There are certain aspects of my screenwriting career that continue to show up in my work as a therapist. One of these is the ability to figure out what a character wants, putting that into words that express this in the clearest way possible, and then tweaking it to make it sound like something the character would say. Much of the work of a screenwriter involves sitting around thinking about what a character wants, and then figuring out how to write that in an artful way. In my clinical work as a therapist, I am concerned less with the artful part of this and more with the clear part of it.

Refining Responses for Better Communication

This means asking my clients questions, and then working with them to shape their responses into a dialogue that we can agree makes sense. If a client struggles with anger at their partner, we would talk about this anger and what causes it, refining the answer so that the client will be able to go to their partner in couples therapy (or in their everyday life) and say, “When you do X, it makes me angry.” I know this doesn’t sound particularly incisive, but when the alternative is passive-aggressive behavior or an antagonistic vibe, it makes the alternative of saying a simple clear sentence seem pretty great.

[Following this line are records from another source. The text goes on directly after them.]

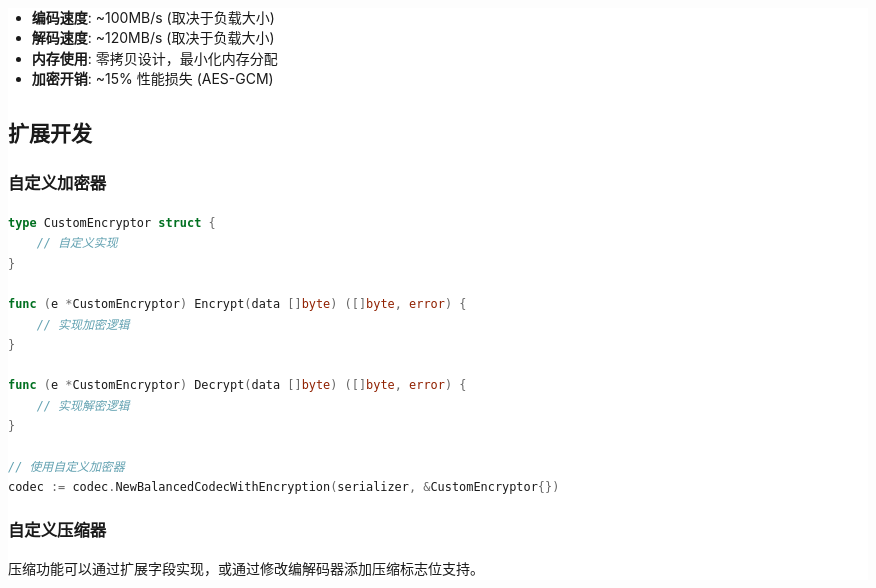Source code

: - **编码速度**: ~100MB/s (取决于负载大小)
- **解码速度**: ~120MB/s (取决于负载大小)
- **内存使用**: 零拷贝设计，最小化内存分配
- **加密开销**: ~15% 性能损失 (AES-GCM)

## 扩展开发

### 自定义加密器

```go
type CustomEncryptor struct {
    // 自定义实现
}

func (e *CustomEncryptor) Encrypt(data []byte) ([]byte, error) {
    // 实现加密逻辑
}

func (e *CustomEncryptor) Decrypt(data []byte) ([]byte, error) {
    // 实现解密逻辑
}

// 使用自定义加密器
codec := codec.NewBalancedCodecWithEncryption(serializer, &CustomEncryptor{})
```

### 自定义压缩器

压缩功能可以通过扩展字段实现，或通过修改编解码器添加压缩标志位支持。
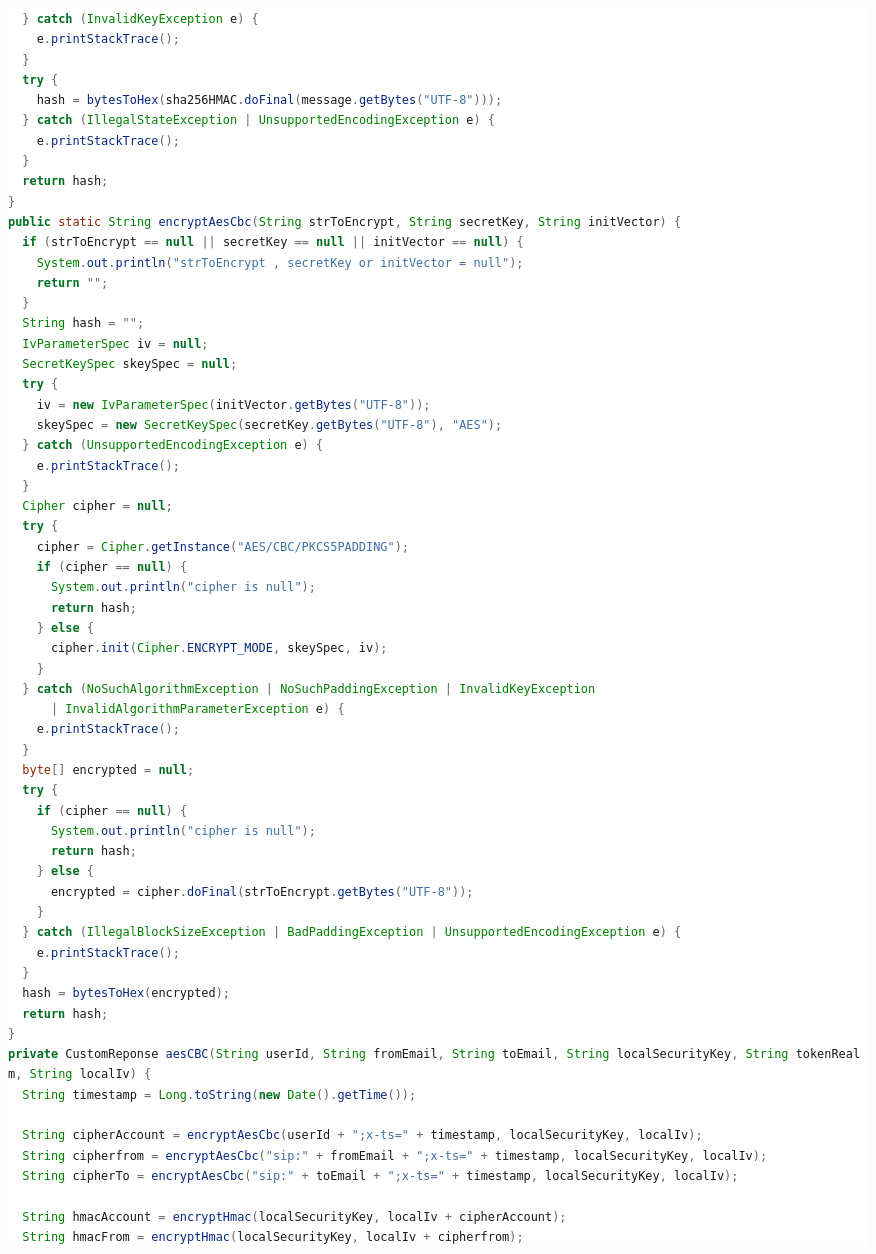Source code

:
 ```java
  } catch (InvalidKeyException e) {
    e.printStackTrace();
  }
  try {
    hash = bytesToHex(sha256HMAC.doFinal(message.getBytes("UTF-8")));
  } catch (IllegalStateException | UnsupportedEncodingException e) {
    e.printStackTrace();
  }
  return hash;
}
public static String encryptAesCbc(String strToEncrypt, String secretKey, String initVector) {
  if (strToEncrypt == null || secretKey == null || initVector == null) {
    System.out.println("strToEncrypt , secretKey or initVector = null");
    return "";
  }
  String hash = "";
  IvParameterSpec iv = null;
  SecretKeySpec skeySpec = null;
  try {
    iv = new IvParameterSpec(initVector.getBytes("UTF-8"));
    skeySpec = new SecretKeySpec(secretKey.getBytes("UTF-8"), "AES");
  } catch (UnsupportedEncodingException e) {
    e.printStackTrace();
  }
  Cipher cipher = null;
  try {
    cipher = Cipher.getInstance("AES/CBC/PKCS5PADDING");
    if (cipher == null) {
      System.out.println("cipher is null");
      return hash;
    } else {
      cipher.init(Cipher.ENCRYPT_MODE, skeySpec, iv);
    }
  } catch (NoSuchAlgorithmException | NoSuchPaddingException | InvalidKeyException
      | InvalidAlgorithmParameterException e) {
    e.printStackTrace();
  }
  byte[] encrypted = null;
  try {
    if (cipher == null) {
      System.out.println("cipher is null");
      return hash;
    } else {
      encrypted = cipher.doFinal(strToEncrypt.getBytes("UTF-8"));
    }
  } catch (IllegalBlockSizeException | BadPaddingException | UnsupportedEncodingException e) {
    e.printStackTrace();
  }
  hash = bytesToHex(encrypted);
  return hash;
}
private CustomReponse aesCBC(String userId, String fromEmail, String toEmail, String localSecurityKey, String tokenRealm, String localIv) {
  String timestamp = Long.toString(new Date().getTime());

  String cipherAccount = encryptAesCbc(userId + ";x-ts=" + timestamp, localSecurityKey, localIv);
  String cipherfrom = encryptAesCbc("sip:" + fromEmail + ";x-ts=" + timestamp, localSecurityKey, localIv);
  String cipherTo = encryptAesCbc("sip:" + toEmail + ";x-ts=" + timestamp, localSecurityKey, localIv);

  String hmacAccount = encryptHmac(localSecurityKey, localIv + cipherAccount);
  String hmacFrom = encryptHmac(localSecurityKey, localIv + cipherfrom);
```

But that’s not all. Why does their partner doing what they do make the client angry? That’s more work for us in individual therapy, where we explore this and talk about it until we get to the point where a client can say to their partner, “I get angry when you say X, because Y.” And the interesting thing about Y is that it usually has nothing to do with the partner. The anger that the client directs at their partner and blames them for causing is often a learned reaction to relationships that was taught to them through the example of observing their parents’ relationship. For instance, “I get angry when you micro-manage me in the kitchen, and it’s because I remember my parents getting into this same argument when I was a kid, so I guess I’m just programmed to react like that.” This is a simplification, of course, but it’s an example of the kind of dialogue we might write in therapy that a client can take into their real life and adapt for their own use.

One way this approach differs from screenwriting is that in screenwriting we aim to write things in a character’s voice. We figure out what they want and what they want to say, and then figure out how to say it in the way that this particular character would, which is different than how other characters would do it. However, in the context of therapy, I find that the scripts we write work best when anyone can say then. The voice is less about the client and more about the clear, objective statements of emotions we work on uncovering.

Evolving the Therapeutic Script

This can often feel awkward for someone not used to expressing their emotions clearly to others. So, I encourage clients to think about it as engaging in “therapist talk.” Don’t worry about sounding boring or clinical. And yes, it might feel awkward, like it isn’t in your own voice. But by learning to talk like this, conflict can be mitigated, fights avoided, all due to a better understanding of why we act and react the way we do. And this awareness is not only good for us, it’s amazing for our partner. When our partner learns that the reason we react with anger in a certain situation is not their fault, it can be a huge weight off their shoulders. This removal of feelings of guilt or responsibility on their part can open them up to then use some of that emotional capital to support us as we engage with feelings that were present and guiding our lives long before we even met our partner.

This kind of scripting of our emotions is just a first draft. As we learn to do it more and more, and see results that help create a happier, more supportive relationship, we eventually start to bring our own voice into it. It becomes less about me helping a client write their script and more about a client learning to write their own.